### Prompt
Which lines in the data below contain the word "down"? Pull each of them out.

### Records for this task
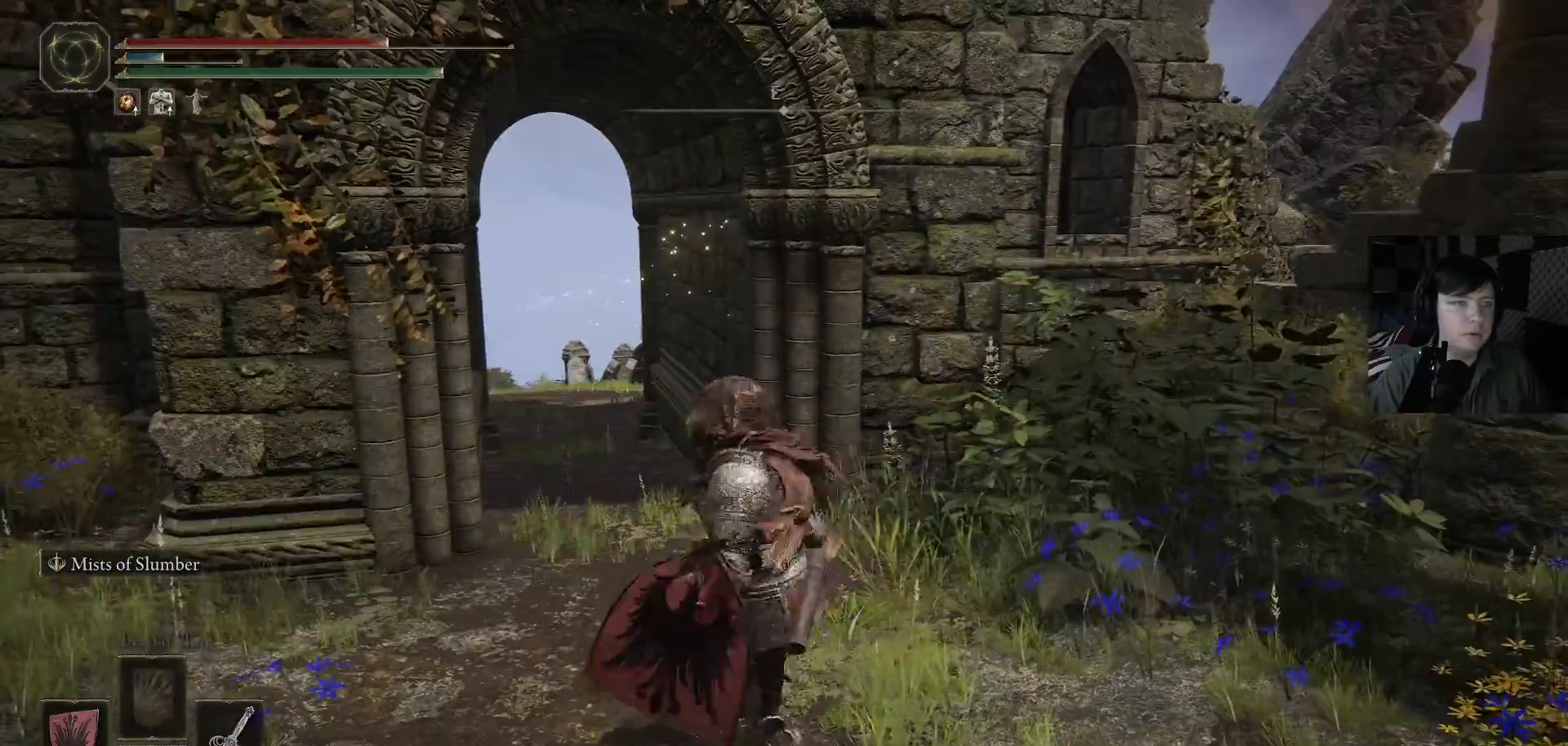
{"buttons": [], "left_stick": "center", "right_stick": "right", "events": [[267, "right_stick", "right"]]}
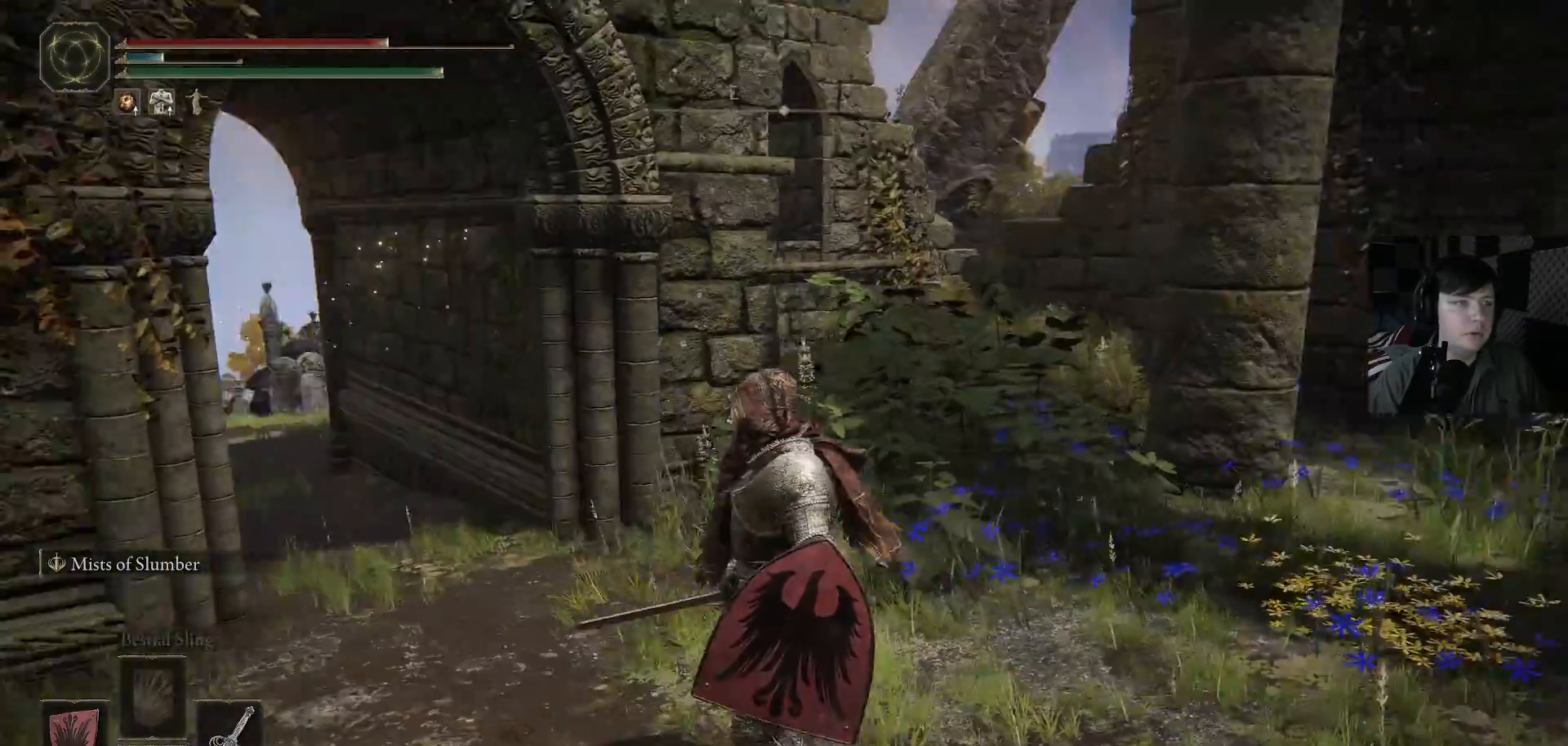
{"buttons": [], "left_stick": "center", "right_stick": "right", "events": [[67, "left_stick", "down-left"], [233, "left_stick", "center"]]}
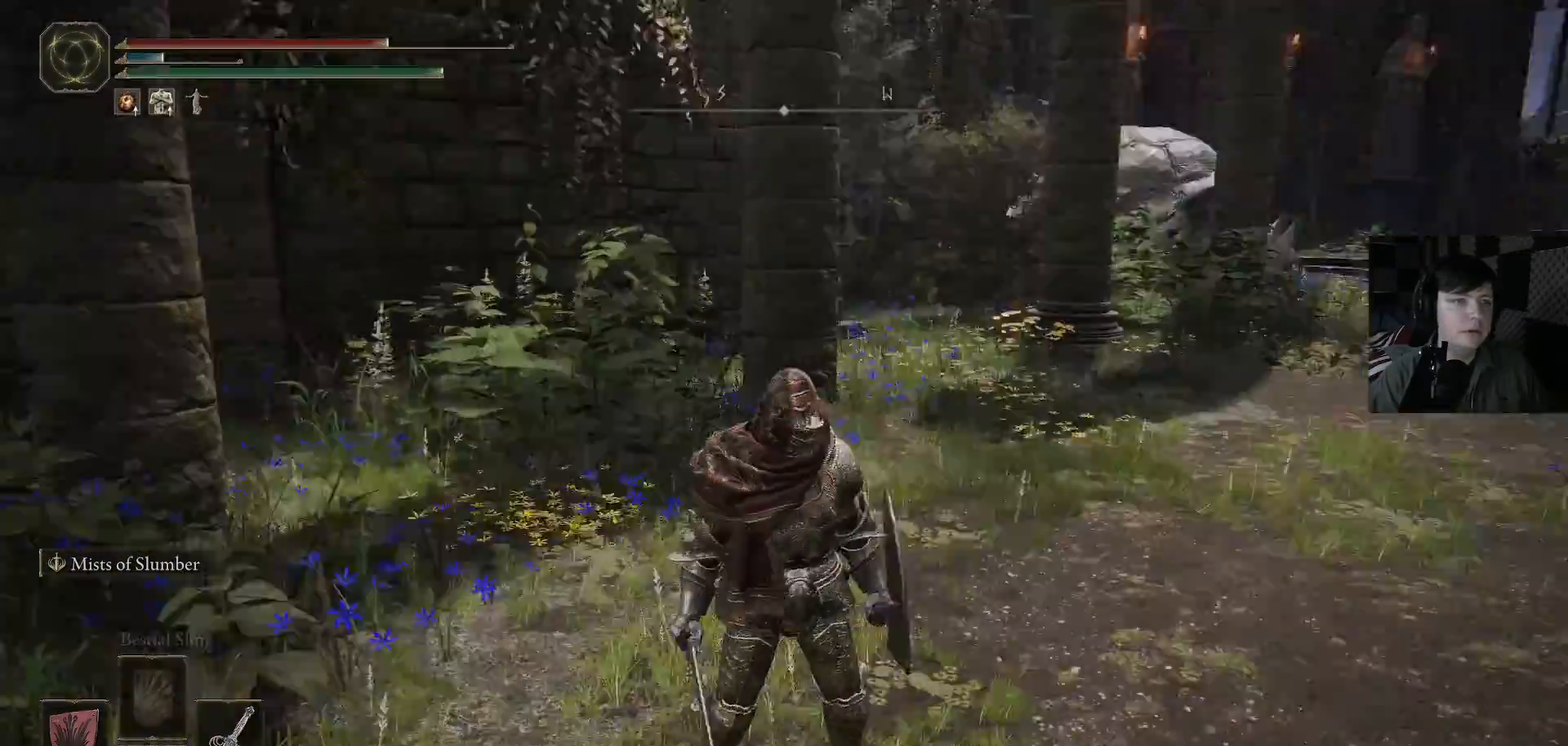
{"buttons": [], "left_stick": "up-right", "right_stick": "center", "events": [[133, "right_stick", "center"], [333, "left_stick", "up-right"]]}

---

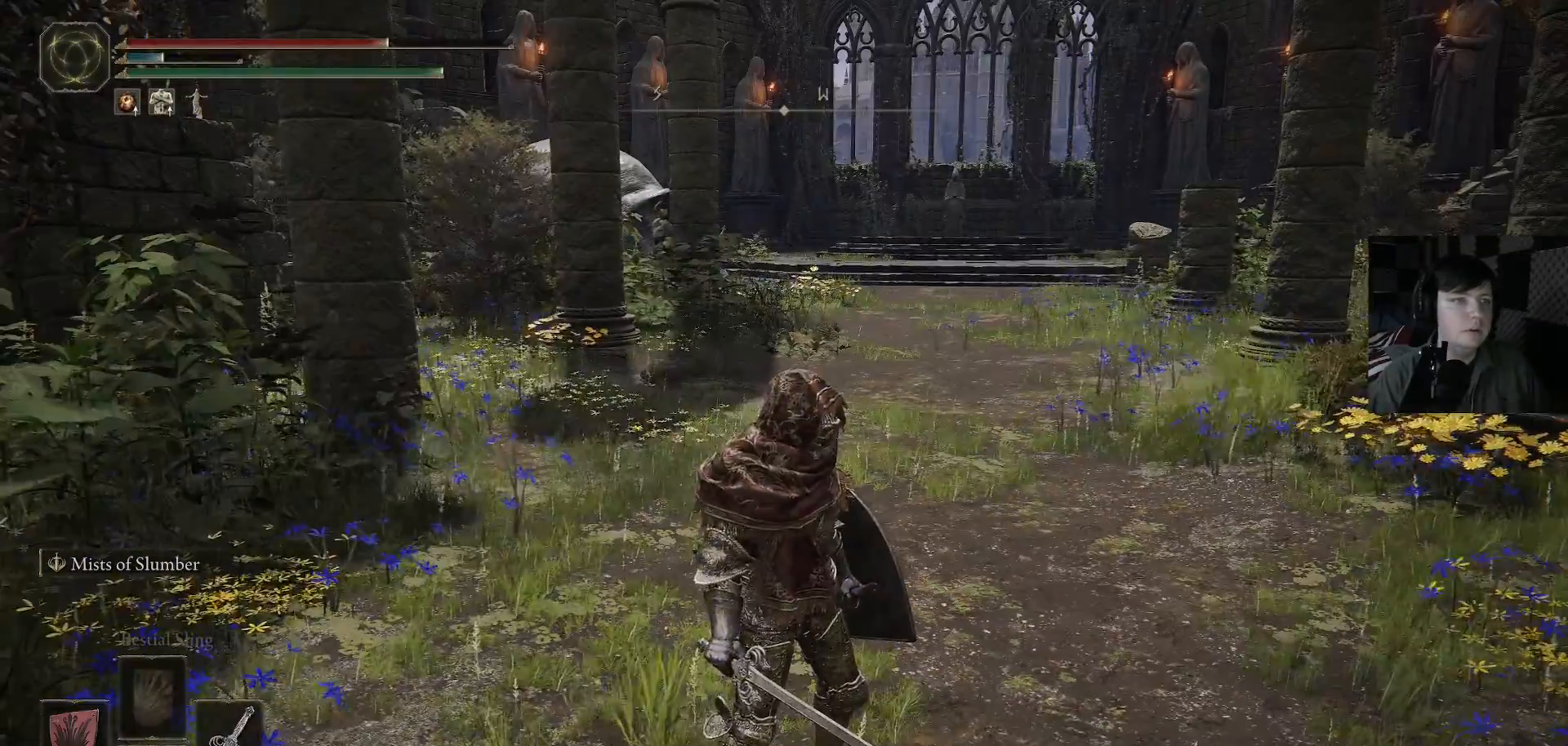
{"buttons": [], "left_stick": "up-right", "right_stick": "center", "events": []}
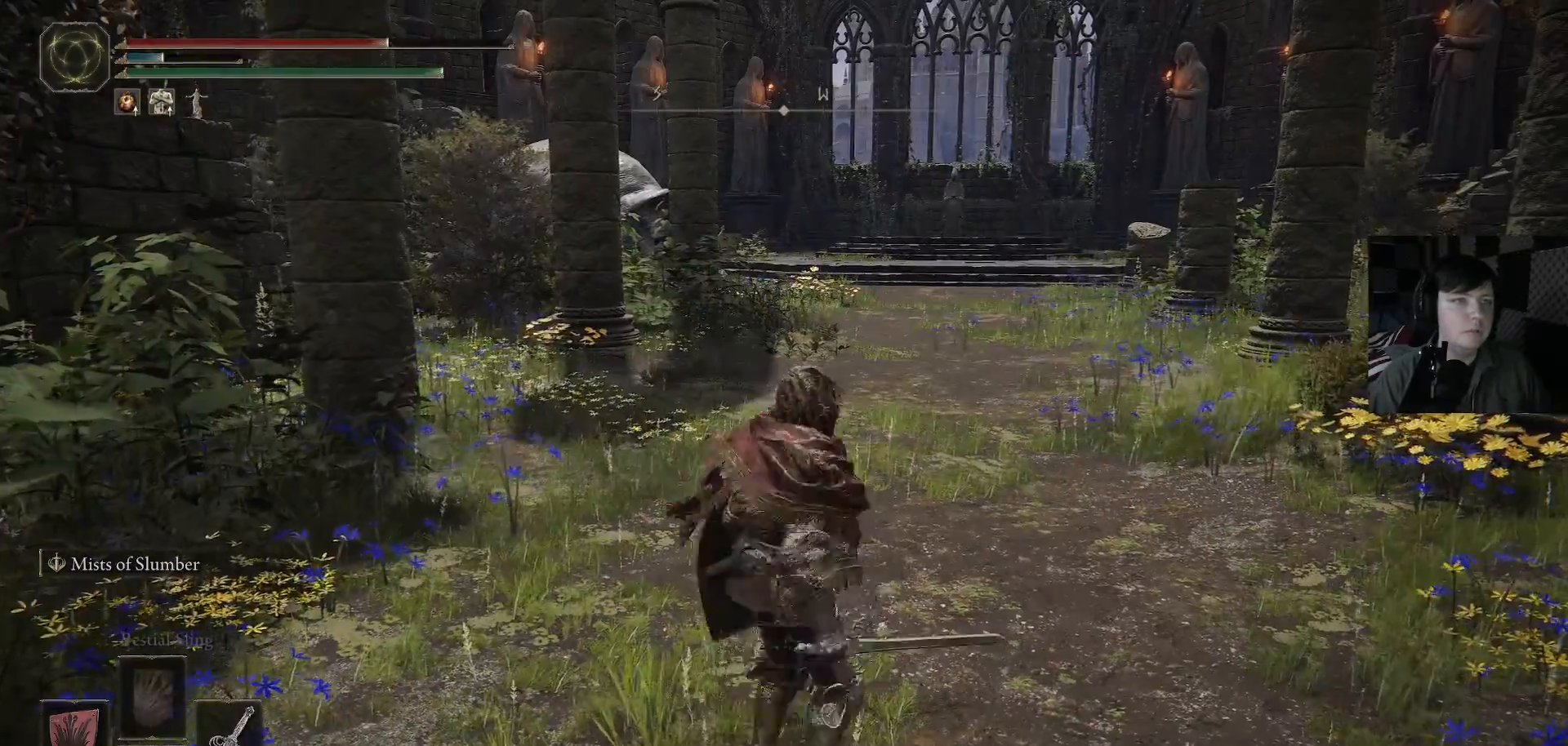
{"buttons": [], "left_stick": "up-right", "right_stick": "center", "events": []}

---

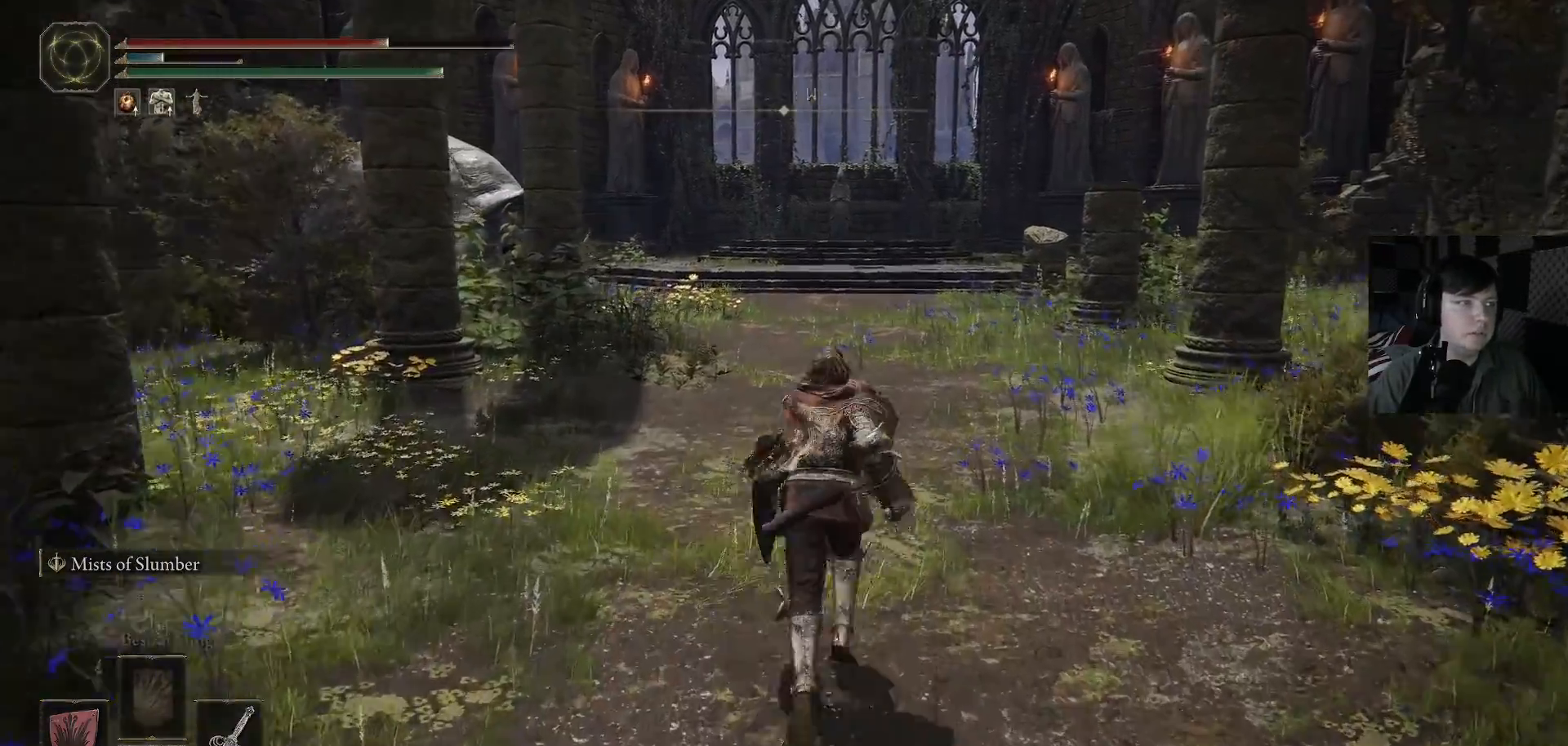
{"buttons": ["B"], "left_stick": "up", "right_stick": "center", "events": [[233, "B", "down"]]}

### Result for this task
{"buttons": [], "left_stick": "center", "right_stick": "right", "events": [[67, "left_stick", "down-left"], [233, "left_stick", "center"]]}
{"buttons": ["B"], "left_stick": "up", "right_stick": "center", "events": [[233, "B", "down"]]}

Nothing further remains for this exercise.